Python integers are arbitrary precision, so overflow is never a concern here.
Worked Examples
Example 1
Input:
2 2
1 99
100 0
Sorted dragons:
(1, 99), (100, 0)
| Step | Current Strength | Dragon Strength | Bonus | Result |
|---|---|---|---|---|
| 1 | 2 | 1 | 99 | Win, strength becomes 101 |
| 2 | 101 | 100 | 0 | Win, strength remains 101 |
Final output:
YES
This trace shows why defeating weaker dragons first is valuable. The first dragon gives a huge strength increase that makes the second fight possible.
Example 2
Input:
5 1
5 10
Sorted dragons:
(5, 10)
| Step | Current Strength | Dragon Strength | Bonus | Result |
|---|---|---|---|---|
| 1 | 5 | 5 | 10 | Lose immediately |
Final output:
NO
This example demonstrates the strict comparison rule. Equal strength is not enough.
Complexity Analysis
| Measure | Complexity | Explanation |
|---|---|---|
| Time | $O(n \log n)$ | Sorting dominates the runtime |
| Space | $O(n)$ | The dragon list stores all pairs |
With at most 1000 dragons, this solution is far below the time limit. Sorting 1000 elements is extremely fast, and the simulation afterward is linear.
Test Cases
# helper: run solution on input string, return output string
import sys
import io
def run(inp: str) -> str:
sys.stdin = io.StringIO(inp)
input = sys.stdin.readline
def solve():
s, n = map(int, input().split())
dragons = []
for _ in range(n):
x, y = map(int, input().split())
dragons.append((x, y))
dragons.sort()
for x, y in dragons:
if s <= x:
return "NO"
s += y
return "YES"
return solve()
# provided sample
assert run(
"2 2\n"
"1 99\n"
"100 0\n"
) == "YES", "sample 1"
# minimum-size losing case
assert run(
"1 1\n"
"1 0\n"
) == "NO", "strict inequality"
# minimum-size winning case
assert run(
"2 1\n"
"1 0\n"
) == "YES", "single easy dragon"
# requires sorting to succeed
assert run(
"3 2\n"
"4 100\n"
"2 2\n"
) == "YES", "correct greedy ordering"
# impossible even after smaller fights
assert run(
"3 2\n"
"2 1\n"
"4 100\n"
) == "NO", "boundary transition"
# many equal dragons
assert run(
"10 4\n"
"1 0\n"
"1 0\n"
"1 0\n"
"1 0\n"
) == "YES", "all equal weak dragons"
# large bonuses chain correctly
assert run(
"2 3\n"
"1 100\n"
"50 100\n"
"120 0\n"
) == "YES", "strength accumulation"
| Test input | Expected output | What it validates |
|---|---|---|
1 1 / 1 0 |
NO |
Equality is losing |
2 1 / 1 0 |
YES |
Simplest successful fight |
| Unsorted solvable case | YES |
Sorting is necessary |
| Boundary transition case | NO |
Small bonus may still be insufficient |
| Multiple equal weak dragons | YES |
Repeated easy fights |
| Large bonus chain | YES |
Strength accumulation across fights |
Edge Cases
A common mistake is allowing equal strength to win.
Input:
5 1
5 10
The dragons are already sorted. Kirito starts with strength 5. The algorithm checks:
5 <= 5
This condition is true, so the algorithm immediately prints "NO".
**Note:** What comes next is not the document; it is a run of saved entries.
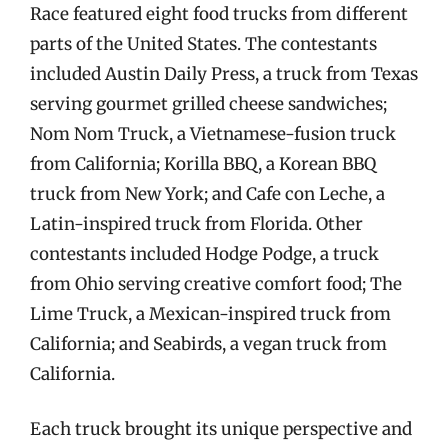
Race featured eight food trucks from different
parts of the United States. The contestants
included Austin Daily Press, a truck from Texas
serving gourmet grilled cheese sandwiches;
Nom Nom Truck, a Vietnamese-fusion truck
from California; Korilla BBQ, a Korean BBQ
truck from New York; and Cafe con Leche, a
Latin-inspired truck from Florida. Other
contestants included Hodge Podge, a truck
from Ohio serving creative comfort food; The
Lime Truck, a Mexican-inspired truck from
California; and Seabirds, a vegan truck from
California.
Each truck brought its unique perspective and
That matches the problem rules because Kirito must be strictly stronger.
Another subtle case is when sorting changes the outcome.
Input:
3 2
4 100
2 2
After sorting:
(2, 2), (4, 100)
Simulation:
- Kirito defeats strength-2 dragon, strength becomes 5.
- Kirito defeats strength-4 dragon.
The answer is "YES".
Without sorting, Kirito would fight the strength-4 dragon first and lose immediately. This demonstrates why the greedy ordering matters.
A final edge case is when smaller dragons still do not provide enough growth.
Input:
3 2
2 1
4 100
After sorting, the order stays the same.
- Kirito defeats the first dragon and reaches strength 4.
- The second dragon also has strength 4.
Because the comparison is strict, Kirito still loses. The algorithm correctly prints "NO" instead of incorrectly treating equality as success.